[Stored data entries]
_ _ _ _ _
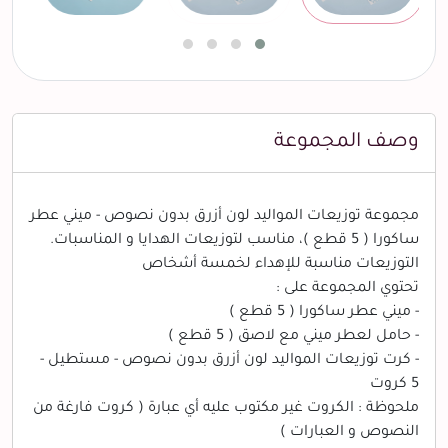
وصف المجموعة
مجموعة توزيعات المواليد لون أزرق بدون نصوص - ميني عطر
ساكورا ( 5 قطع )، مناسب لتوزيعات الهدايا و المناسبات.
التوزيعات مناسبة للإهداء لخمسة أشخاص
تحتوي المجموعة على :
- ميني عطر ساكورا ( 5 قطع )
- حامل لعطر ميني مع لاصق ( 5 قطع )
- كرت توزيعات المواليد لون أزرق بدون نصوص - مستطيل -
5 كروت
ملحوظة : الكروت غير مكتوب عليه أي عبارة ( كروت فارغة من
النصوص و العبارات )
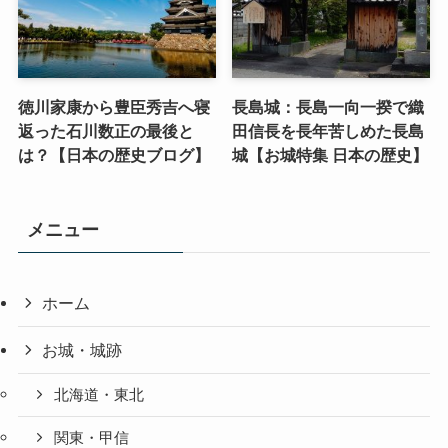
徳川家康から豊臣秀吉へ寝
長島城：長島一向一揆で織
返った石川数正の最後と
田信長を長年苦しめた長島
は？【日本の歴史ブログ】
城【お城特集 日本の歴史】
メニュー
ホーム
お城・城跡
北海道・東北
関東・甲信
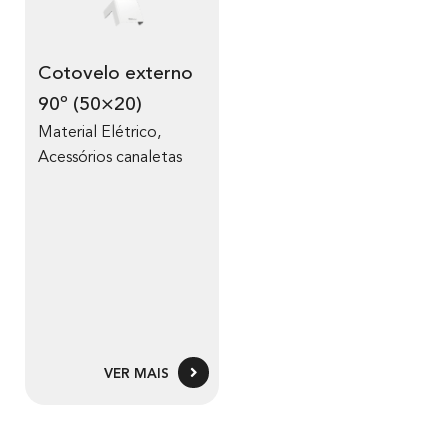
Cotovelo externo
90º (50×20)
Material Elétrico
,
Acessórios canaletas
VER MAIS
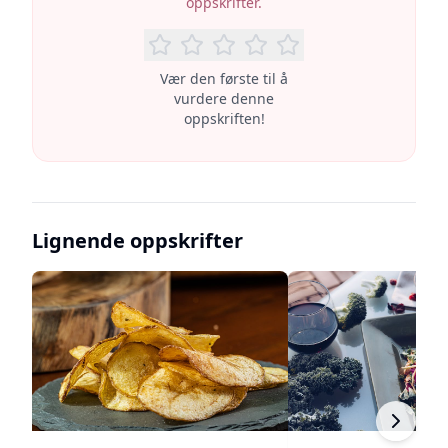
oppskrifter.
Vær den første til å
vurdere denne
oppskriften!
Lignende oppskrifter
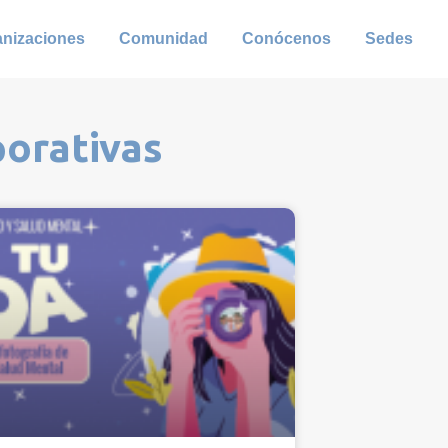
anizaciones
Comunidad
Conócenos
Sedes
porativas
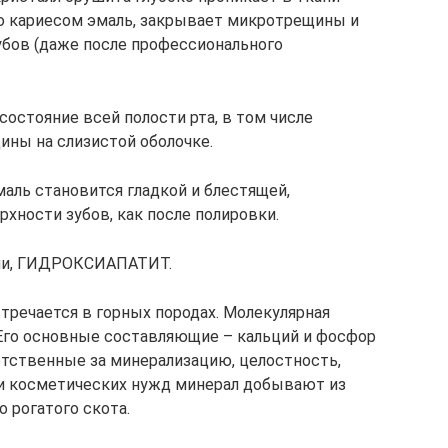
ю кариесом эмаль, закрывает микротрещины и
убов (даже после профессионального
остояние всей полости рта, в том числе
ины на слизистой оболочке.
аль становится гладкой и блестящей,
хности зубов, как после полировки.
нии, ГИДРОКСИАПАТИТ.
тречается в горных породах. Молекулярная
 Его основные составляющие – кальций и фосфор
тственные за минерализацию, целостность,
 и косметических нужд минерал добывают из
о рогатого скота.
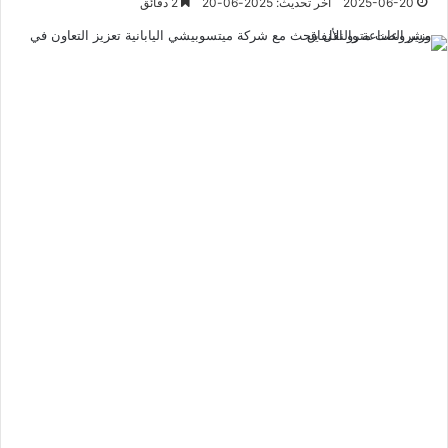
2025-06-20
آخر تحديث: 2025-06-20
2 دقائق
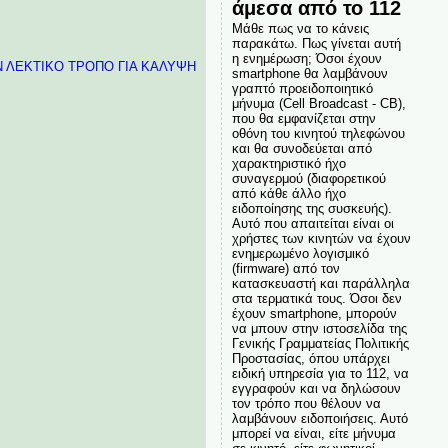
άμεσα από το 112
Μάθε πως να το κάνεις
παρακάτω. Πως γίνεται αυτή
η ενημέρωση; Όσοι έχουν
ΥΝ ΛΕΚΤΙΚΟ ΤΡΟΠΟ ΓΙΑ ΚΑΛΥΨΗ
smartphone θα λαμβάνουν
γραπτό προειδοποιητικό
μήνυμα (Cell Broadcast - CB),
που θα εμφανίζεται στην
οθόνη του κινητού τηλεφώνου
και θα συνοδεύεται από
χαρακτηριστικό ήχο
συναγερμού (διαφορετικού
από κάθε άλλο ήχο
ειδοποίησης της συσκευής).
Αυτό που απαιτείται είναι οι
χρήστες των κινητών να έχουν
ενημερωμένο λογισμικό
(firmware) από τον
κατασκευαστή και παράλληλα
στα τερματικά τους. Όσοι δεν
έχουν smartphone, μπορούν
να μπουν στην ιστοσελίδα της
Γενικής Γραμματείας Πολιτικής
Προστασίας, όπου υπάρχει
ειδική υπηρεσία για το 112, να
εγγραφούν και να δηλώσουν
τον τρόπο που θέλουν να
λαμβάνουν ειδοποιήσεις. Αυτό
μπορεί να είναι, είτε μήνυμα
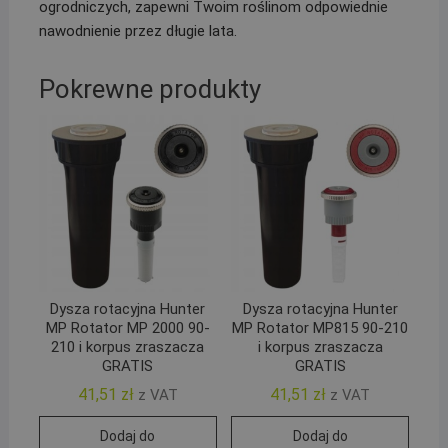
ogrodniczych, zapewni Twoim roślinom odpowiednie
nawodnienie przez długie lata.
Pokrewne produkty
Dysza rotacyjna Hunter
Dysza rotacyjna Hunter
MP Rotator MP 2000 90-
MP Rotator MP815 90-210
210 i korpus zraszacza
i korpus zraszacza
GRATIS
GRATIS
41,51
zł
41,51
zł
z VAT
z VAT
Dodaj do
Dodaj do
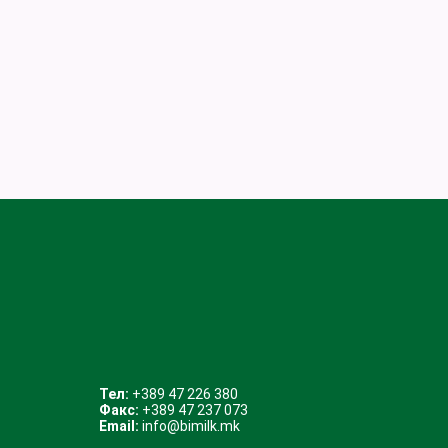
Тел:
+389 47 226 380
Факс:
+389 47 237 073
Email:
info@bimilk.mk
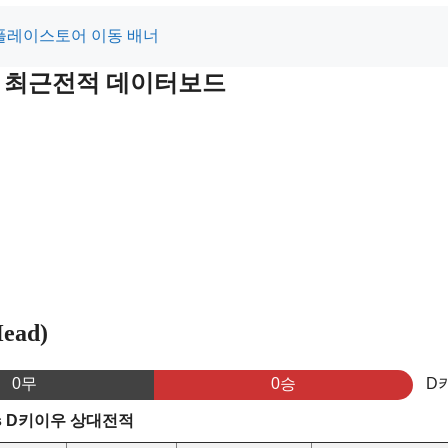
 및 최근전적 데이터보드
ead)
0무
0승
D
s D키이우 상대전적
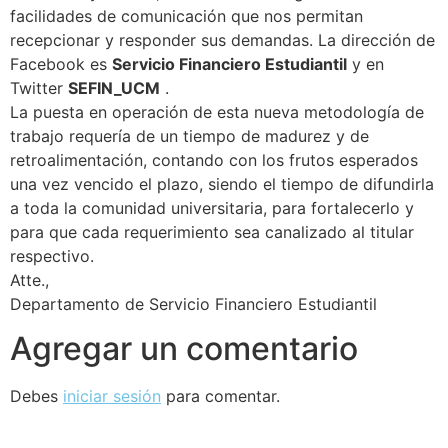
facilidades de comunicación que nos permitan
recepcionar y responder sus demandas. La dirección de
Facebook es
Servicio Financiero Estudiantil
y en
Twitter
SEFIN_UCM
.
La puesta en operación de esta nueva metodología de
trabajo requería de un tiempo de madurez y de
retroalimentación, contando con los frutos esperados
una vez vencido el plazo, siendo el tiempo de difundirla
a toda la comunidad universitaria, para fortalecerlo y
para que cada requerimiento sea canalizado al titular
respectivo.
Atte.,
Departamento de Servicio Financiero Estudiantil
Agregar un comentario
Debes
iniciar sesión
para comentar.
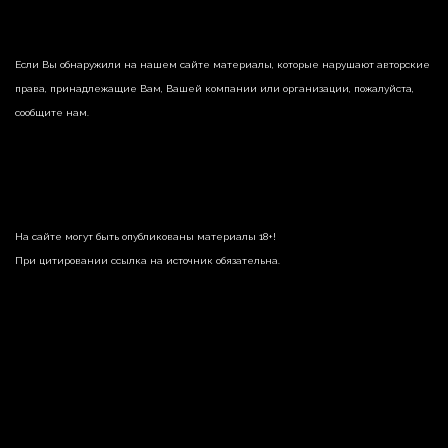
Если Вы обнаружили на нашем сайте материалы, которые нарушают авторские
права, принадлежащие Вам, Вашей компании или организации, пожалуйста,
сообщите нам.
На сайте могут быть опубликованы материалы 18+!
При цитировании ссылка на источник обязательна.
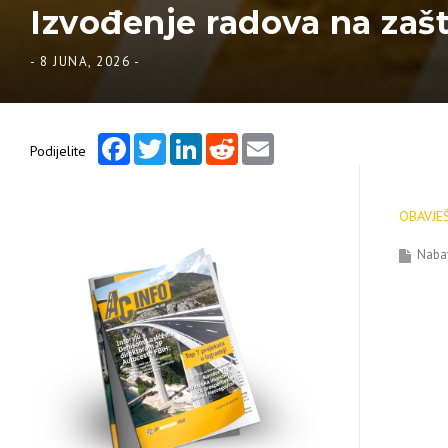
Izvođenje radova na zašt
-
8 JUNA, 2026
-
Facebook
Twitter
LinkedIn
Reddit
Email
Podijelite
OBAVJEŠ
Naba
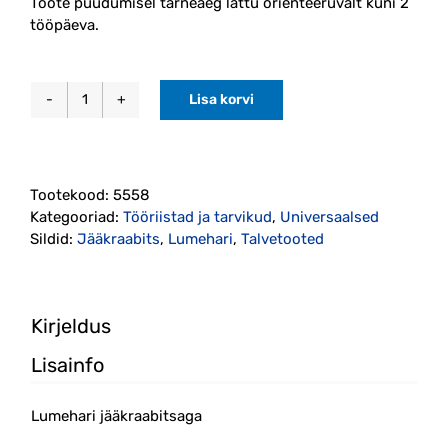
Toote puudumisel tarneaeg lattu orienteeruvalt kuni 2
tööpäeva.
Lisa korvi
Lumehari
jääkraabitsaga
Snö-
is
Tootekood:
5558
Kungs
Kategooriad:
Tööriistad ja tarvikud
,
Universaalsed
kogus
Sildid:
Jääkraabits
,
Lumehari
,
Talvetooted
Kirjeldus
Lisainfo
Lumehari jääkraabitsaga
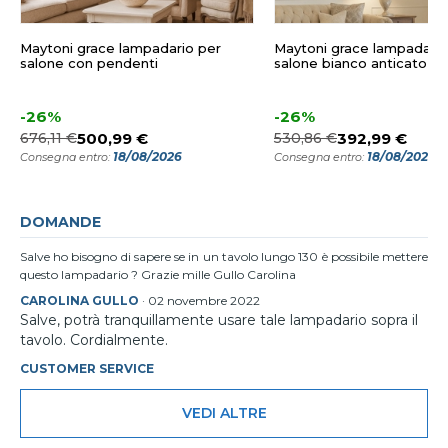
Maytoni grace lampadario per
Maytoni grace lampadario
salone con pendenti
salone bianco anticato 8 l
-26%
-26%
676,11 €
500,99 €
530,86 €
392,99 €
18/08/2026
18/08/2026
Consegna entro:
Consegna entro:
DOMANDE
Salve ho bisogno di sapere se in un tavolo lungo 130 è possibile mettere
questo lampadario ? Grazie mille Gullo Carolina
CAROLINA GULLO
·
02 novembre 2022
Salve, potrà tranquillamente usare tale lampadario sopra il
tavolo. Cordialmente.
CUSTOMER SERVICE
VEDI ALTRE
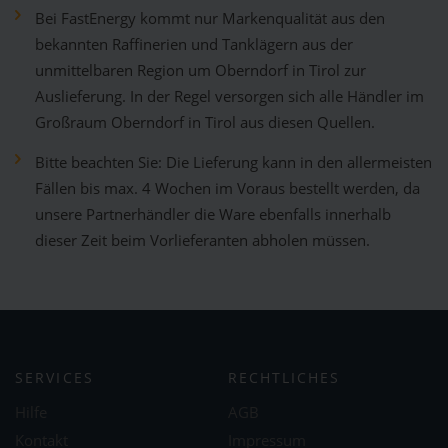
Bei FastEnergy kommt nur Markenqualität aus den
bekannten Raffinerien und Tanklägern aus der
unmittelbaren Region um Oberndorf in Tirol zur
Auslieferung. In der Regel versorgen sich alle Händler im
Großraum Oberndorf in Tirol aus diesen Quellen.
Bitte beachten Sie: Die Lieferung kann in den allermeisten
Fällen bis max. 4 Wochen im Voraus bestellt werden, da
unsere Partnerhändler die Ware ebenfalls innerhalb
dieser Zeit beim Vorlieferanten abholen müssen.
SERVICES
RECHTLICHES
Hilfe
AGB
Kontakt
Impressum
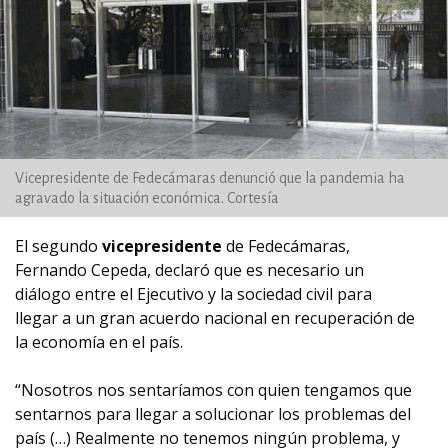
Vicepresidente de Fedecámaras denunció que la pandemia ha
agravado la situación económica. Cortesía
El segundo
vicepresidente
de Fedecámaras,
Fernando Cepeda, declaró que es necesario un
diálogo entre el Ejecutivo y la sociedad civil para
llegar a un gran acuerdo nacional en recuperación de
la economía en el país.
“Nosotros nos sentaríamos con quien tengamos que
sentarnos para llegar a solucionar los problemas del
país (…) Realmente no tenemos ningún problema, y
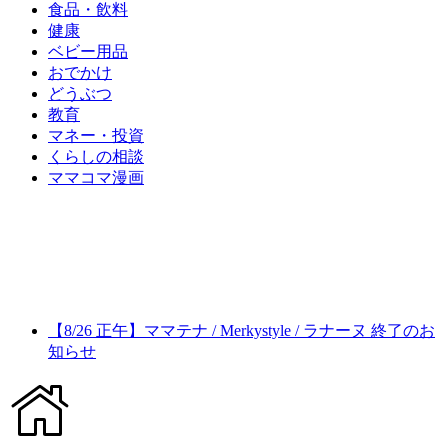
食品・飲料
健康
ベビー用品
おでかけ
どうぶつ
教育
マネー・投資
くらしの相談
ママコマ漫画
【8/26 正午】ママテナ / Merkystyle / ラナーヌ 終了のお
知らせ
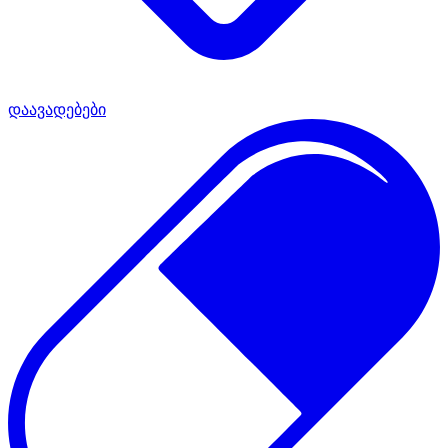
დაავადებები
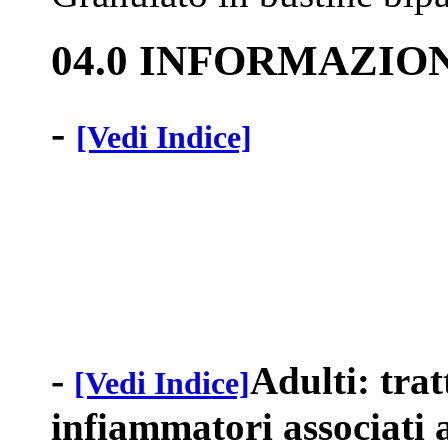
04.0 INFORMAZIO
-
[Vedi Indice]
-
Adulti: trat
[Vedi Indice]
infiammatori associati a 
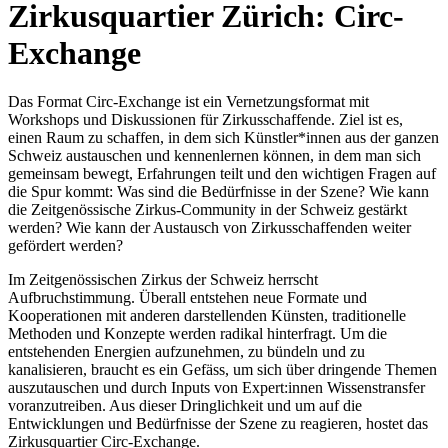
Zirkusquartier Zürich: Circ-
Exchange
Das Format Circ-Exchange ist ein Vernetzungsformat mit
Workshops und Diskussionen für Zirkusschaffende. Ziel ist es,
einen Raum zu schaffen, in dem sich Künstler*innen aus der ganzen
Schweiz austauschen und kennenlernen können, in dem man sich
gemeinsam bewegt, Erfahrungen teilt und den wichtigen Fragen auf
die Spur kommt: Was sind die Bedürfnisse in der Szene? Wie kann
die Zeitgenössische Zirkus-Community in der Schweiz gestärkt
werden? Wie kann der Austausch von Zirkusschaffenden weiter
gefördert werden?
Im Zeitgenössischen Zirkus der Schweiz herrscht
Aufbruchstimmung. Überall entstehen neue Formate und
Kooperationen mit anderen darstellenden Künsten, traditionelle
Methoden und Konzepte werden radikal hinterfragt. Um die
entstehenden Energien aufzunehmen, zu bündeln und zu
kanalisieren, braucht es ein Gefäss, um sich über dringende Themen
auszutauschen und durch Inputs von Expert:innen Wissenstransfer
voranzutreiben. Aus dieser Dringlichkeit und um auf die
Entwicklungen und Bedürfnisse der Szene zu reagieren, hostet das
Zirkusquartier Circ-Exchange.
_ _ _ _ _
** Exercise details **
Look above for the line with "تحتوي المجموعة على" and the line with "田信長を長年苦しめた長島", then copy exactly the lines from the first through the second, both kept, with no pictures.

** Answer space **
تحتوي المجموعة على :
- ميني عطر ساكورا ( 5 قطع )
- حامل لعطر ميني مع لاصق ( 5 قطع )
- كرت توزيعات المواليد لون أزرق بدون نصوص - مستطيل -
5 كروت
ملحوظة : الكروت غير مكتوب عليه أي عبارة ( كروت فارغة من
النصوص و العبارات )
徳川家康から豊臣秀吉へ寝
長島城：長島一向一揆で織
返った石川数正の最後と
田信長を長年苦しめた長島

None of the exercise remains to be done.